Bruno Schiemsky, now a security analyst, says, “The attack was organized by al-Shabab in Somalia out of one of their bases in Mogadishu and another base located near the Kenyan border.  The al-Shabab wants to show that they can reach out across borders and hit targets when they want to.”

Somali conflict now regional

“From my perspective it has been a regional conflict for a long time, not because of the involvement and actions of neighboring countries, but also because of the presence of foreign fighters in Somalia, who provide support to the al-Shabab,” he says.

Schiemsky foresees closer cooperation among African countries on security.

“First of all, I think they will tighten their security.  They will reinforce their intelligence capacities to gather better information.  I only hope that the different security agencies will not consider the Somali communities living in their respective countries as the enemy,” he says.

Xenophobia and more

“Xenophobia and considering every Somali as a foreign fighter, which is absolutely not the case.  I think that most of the Somalis living in neighboring countries are very peaceful people and only want not to be involved in the conflict,” he says.

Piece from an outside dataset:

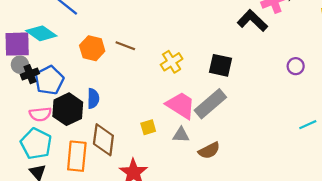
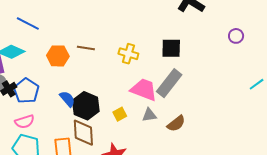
yellow cross: (172, 62) -> (128, 54), turned -30
blue semicircle: (93, 98) -> (67, 99), turned -30
black hexagon: (68, 109) -> (86, 106), moved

“On the other hand,” Schiemsky adds, ”the challenge will be to identify those extremists who are hiding amongst the Somali community in neighboring countries… and to arrest them.”

More attacks?

The security consultant describes the bombings in Uganda as well-coordinated.

“According to my sources in the field, simultaneous attacks were also planned in other countries,” he says, “When the bombs exploded in Uganda, other bombs in other countries were also supposed to explode.  But for unknown reasons it didn’t happen.  My sources also inform me that other attacks are planned,” he says.